For PCM codecs like pcm_s16be, the -b:a flag has no effect on quality because the bit depth is fixed at 16 bits per sample — PCM audio is uncompressed and its data rate is determined entirely by sample rate and channel count, not an adjustable bitrate. If you wanted higher bit depth, you could change -c:a pcm_s16be to -c:a pcm_s24be or -c:a pcm_s32be in the command, though this would upsample the original 16-bit DV audio and would not recover information that wasn't captured at the recording stage. For DV source material, pcm_s16be is the natural and appropriate output codec.
Yes. On Linux or macOS, you can run a shell loop such as: for f in *.dv; do ffmpeg -i "$f" -vn -c:a pcm_s16be output_"${f%.dv}.aifc"; done — this iterates over every .dv file in the current directory and produces a corresponding .aifc file. On Windows Command Prompt, a for loop like: for %f in (*.dv) do ffmpeg -i "%f" -vn -c:a pcm_s16be "%~nf.aifc" achieves the same result. The 1 GB limit applies only to the browser-based tool; running FFmpeg locally has no file size restriction.
AIFC supports only a limited set of metadata chunks compared to modern formats. FFmpeg will attempt to map any title or comment metadata from the DV container into the AIFC output, but DV-specific metadata such as timecode, recording date stamps embedded in the DV stream headers, and tape reel information will not be preserved in the AIFC file. If retaining that metadata is important for archival purposes, consider documenting it separately or embedding it into the AIFC file using a tool like BWF MetaEdit after conversion.
Technical Notes
DV is a tightly specified broadcast and consumer camcorder format where audio is always stored as uncompressed PCM — either 2 channels at 48 kHz / 16-bit or 4 channels at 32 kHz / 12-bit depending on the recording mode.
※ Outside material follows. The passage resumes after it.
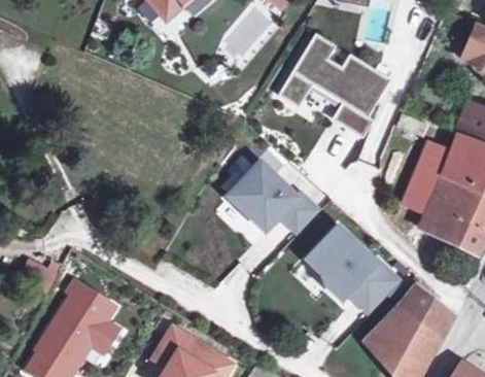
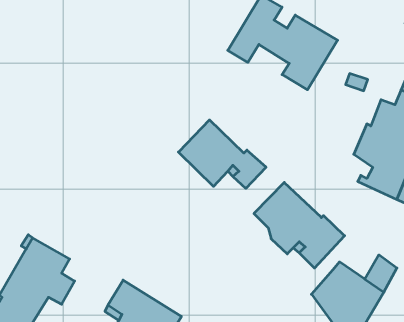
building: [393,285,434,324] -> none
Because the DV audio is already uncompressed, no audio quality is lost during extraction, and the transcoding work is minimal (byte-order reversal only). AIFC, as an extension of AIFF, uses a big-endian byte order inherited from the Motorola 68000 processor architecture of early Apple hardware; this is why a pcm_s16le-to-pcm_s16be transcode is mandatory even though the data is otherwise equivalent. The AIFC format does technically support compressed codecs (such as A-law and μ-law via pcm_alaw and pcm_mulaw), but the default pcm_s16be codec used here keeps the output fully lossless. One known limitation is that DV files occasionally contain audio glitches or dropouts caused by tape damage or digitization errors; these artifacts will be faithfully preserved in the AIFC output, as FFmpeg does not perform any audio repair. Additionally, DV files that were recorded in 4-channel / 32 kHz mode may require special handling — FFmpeg will extract whichever audio stream is primary, but the secondary audio pair may be omitted unless explicitly mapped with -map 0:a:1.